#### Data supplied:

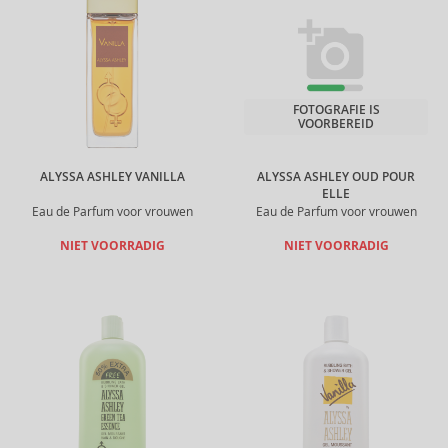
FOTOGRAFIE IS
VOORBEREID
ALYSSA ASHLEY VANILLA
ALYSSA ASHLEY OUD POUR
ELLE
Eau de Parfum voor vrouwen
Eau de Parfum voor vrouwen
NIET VOORRADIG
NIET VOORRADIG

#### Exercise aim:
Images must not appear in the copy; reproduce everything else in the records verbatim.

#### Your solution:
FOTOGRAFIE IS
VOORBEREID
ALYSSA ASHLEY VANILLA
ALYSSA ASHLEY OUD POUR
ELLE
Eau de Parfum voor vrouwen
Eau de Parfum voor vrouwen
NIET VOORRADIG
NIET VOORRADIG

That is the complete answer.